E Chorar de Rir? “A ideia não foi minha, mas entrei de cara.” Toniko Melo, o diretor de VIPs, com Wagner Moura, sentiu o drama de Hassum. Como rei da comédia, ele sempre viveu às turras com a crítica. Ingrid Guimarães tem o mesmo problema, o próprio Paulo Gustavo, cuja caracterização como Dona Hermínia já é, em si, um tour de force, e isso antes mesmo que ele faça qualquer piada. Em Chorar de Rir, Hassum faz Nilo, um comediante no auge do sucesso. Seu programa de TV leva alegria às multidões, ele ganha o prêmio de melhor do ano, mas, justamente na premiação, sente-se relegado. O humor não conta, só o teatro ‘sério’ merece respeito. Até a ex, que ele nunca deixou de amar, agora integra o entourage do gênio de plantão, um diretor de teatro experimental, com um discurso metido a besta. Ali, no meio da premiação, Nilo tem o insight de mudar tudo. Em pleno programa, no ar, despede-se. Vai fazer Hamlet, e até contrata o gênio. Até que ponto o personagem é o próprio Hassum? “Essa briga com os críticos não é minha, é de todos os comediantes, mesmo os maiores. (Charles) Chaplin só ganhou um prêmio da Academia quando estava velho, Jerry Lewis só foi reconhecido como gênio na França.”
Justamente, Jerry Lewis. O ídolo de Hassum. Jerry nunca teve medo de se desdobrar em múltiplos personagens, de ‘interpretar’. “O roteiro do Toniko (Melo) me permitia isso. Homenageio o Jerry (O Professor Aloprado), tenho cenas de comédia rasgada, melodrama, terror. E eu me soltava. Isso só é possível quando há uma relação de confiança com o diretor. Confiei no Toniko. Ele me estimulava, até nas caretas, e depois íamos ajustando.”
“O humor é muito uma questão de timing. Perdeu o tempo, perdeu a piada. A gente tem uma relação particular com o público. Fiz a cirurgia de emagrecimento por uma questão de saúde, mas, na medida em que mudei a aparência, mudou o humor. Mudou tudo. Se eu, com meus 65 quilos a mais, chegava no balcão do aeroporto e dizia que não estava achando o RG, o atendente caía na risada. Se pedia um cafezinho na padaria, o funcionário estourava de rir É muito louco isso. O humor já está no olhar de quem vê, no olhar que lançam sobre você.” Hamlet, To be or not to be. O grande questionamento existencial da arte do Ocidente. As coisas começam a dar errado para Nilo na sua fase séria. O problema é um feitiço. Entra o Bruxo, ora quem? Sidney Magal.

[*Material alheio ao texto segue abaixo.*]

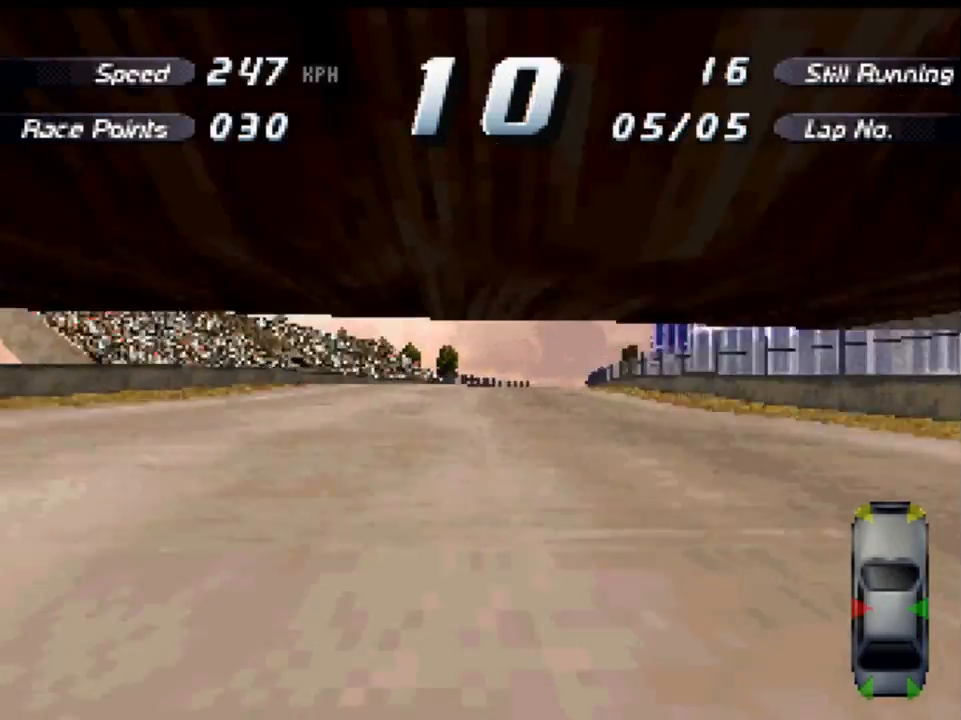
{"buttons": ["A"], "left_stick": "center", "right_stick": "center", "events": [[133, "DPAD_RIGHT", "down"], [267, "DPAD_RIGHT", "up"]]}
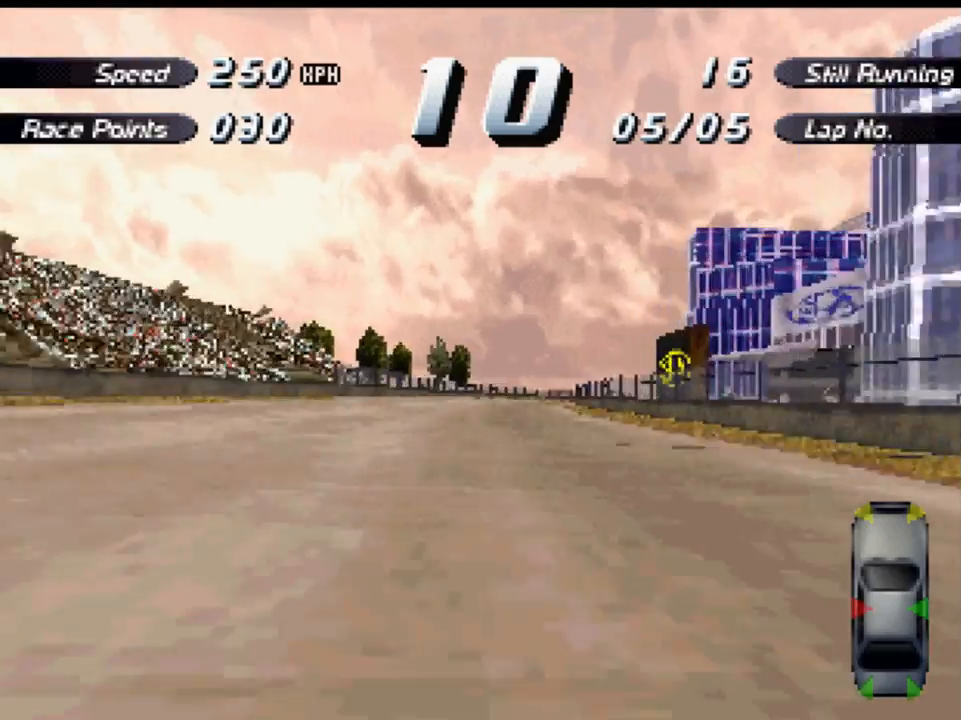
{"buttons": ["A", "DPAD_RIGHT"], "left_stick": "center", "right_stick": "center", "events": [[400, "DPAD_RIGHT", "down"]]}
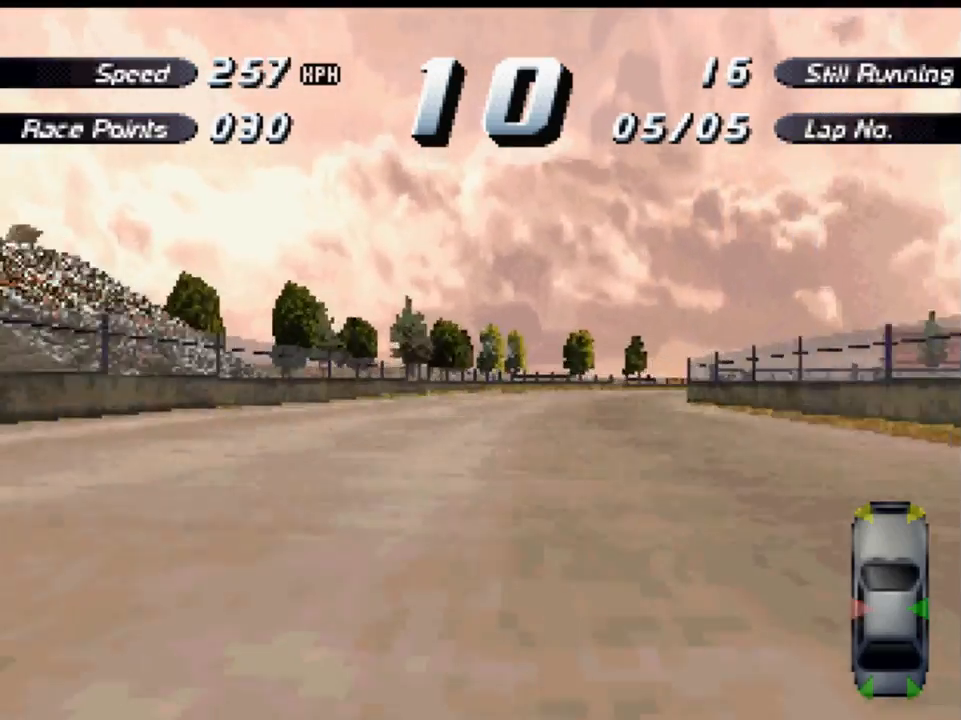
{"buttons": ["A", "DPAD_RIGHT"], "left_stick": "center", "right_stick": "center", "events": []}
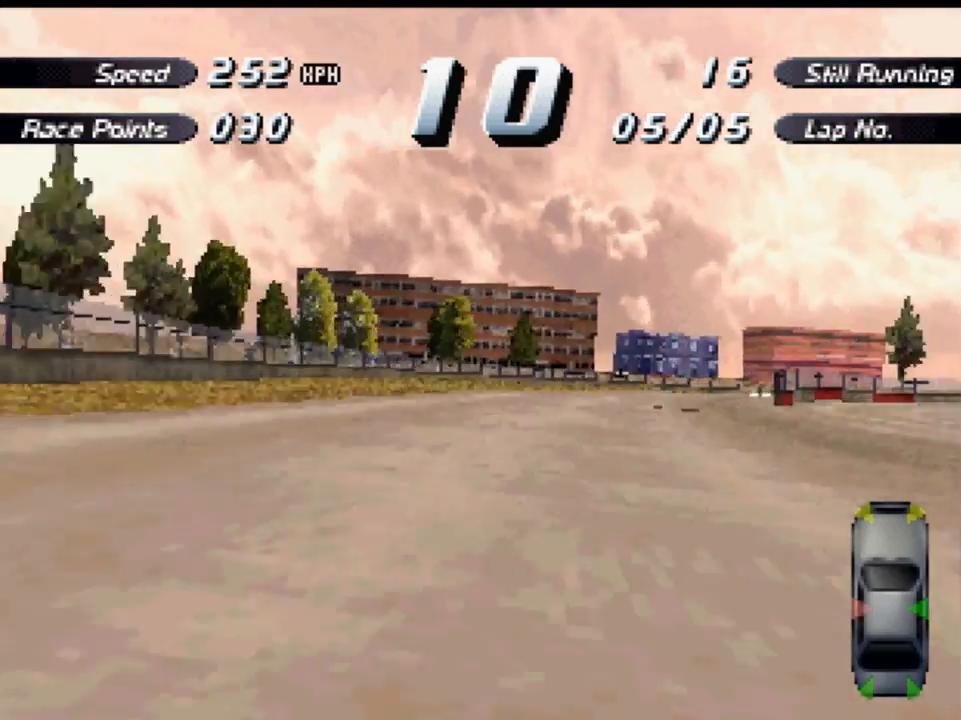
{"buttons": ["DPAD_RIGHT"], "left_stick": "center", "right_stick": "center", "events": [[67, "X", "down"], [100, "A", "up"], [367, "X", "up"]]}
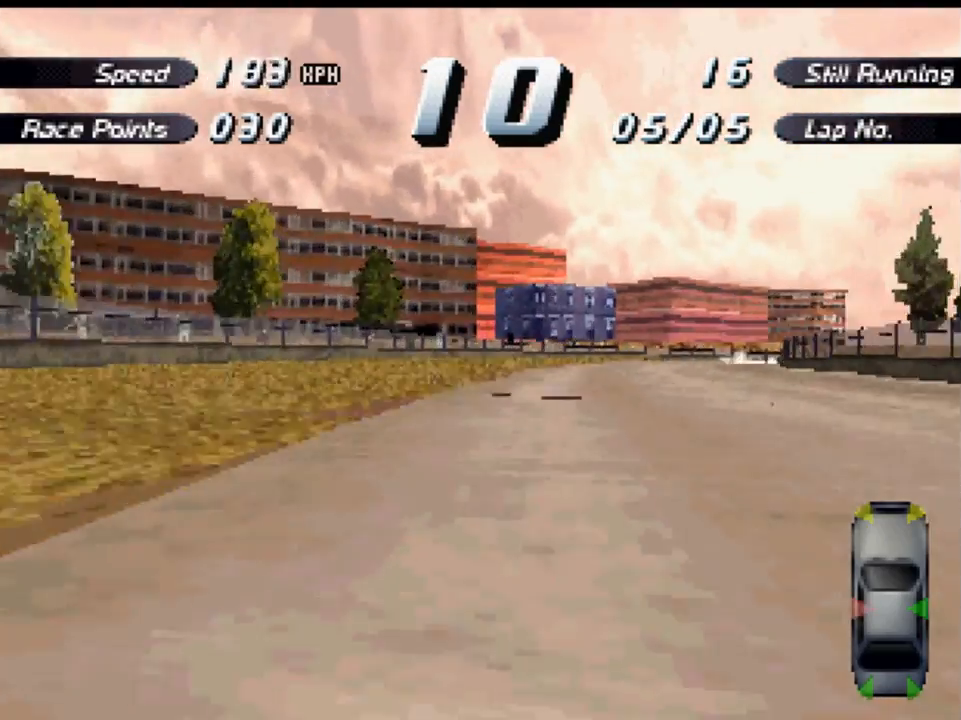
{"buttons": ["A", "DPAD_RIGHT"], "left_stick": "center", "right_stick": "center", "events": [[133, "A", "down"]]}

Hassum ousa. Seus últimos filmes têm oscilado na bilheteria. Não Se Aceitam Devoluções fez 190 mil espectadores, O Candidato Honesto 2, 600 mil. É pouco para quem batia nos 3 ou 4 milhões. Chegaram a sugerir – alguns críticos? Desafetos? – que ele não era mais engraçado. Hassum muda, seu público se adapta. Chorar de Rir pode ter desequilíbrios, mas é seu melhor filme pós-cirurgia. Levanta questões interessantes sobre a arte do ator, e o que significa representar. Ponto para o diretor. Hassum reflete – “Já vivi esses questionamentos. Todo palhaço é triste e usa aquela máscara para transformar em alegria a dor que muitas vezes sente.” Com outras palavras, Hassum está repetindo Fernando Pessoa “O poeta é um fingidor.
Finge tão completamente que finge ser dor a dor que sente de verdade.” Quando começarem a rolar os créditos, permaneça firme. Ainda vêm algumas das cenas mais engraçadas. Na onda do herói, que quis ser levado a sério, outros comediantes também vão para o palco, fazer Hamlet. Fábio Porchat, Ingrid Guimarães. Ela bate boca com o diretor. Traz para a cena a discussão sobre gênero. Só por ser mulher não pode questionar(-se) – ser ou não ser?
As informações são do jornal O Estado de S. Paulo.